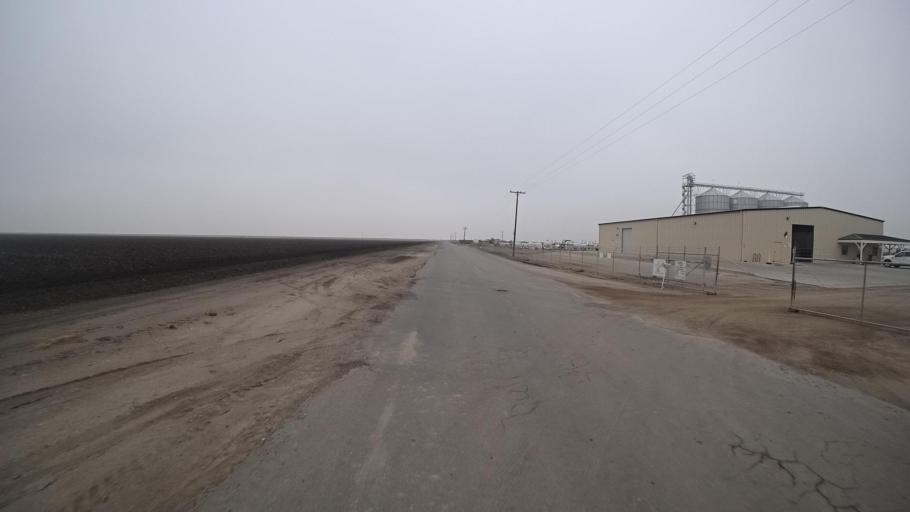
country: US
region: California
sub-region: Kern County
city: Rosedale
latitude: 35.1944
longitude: -119.2276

#####

> PROBLEM DETAILS
Reproduce the data above word for word, leaving the picture out of your answer.

> SOLUTION TO THIS PROBLEM
country: US
region: California
sub-region: Kern County
city: Rosedale
latitude: 35.1944
longitude: -119.2276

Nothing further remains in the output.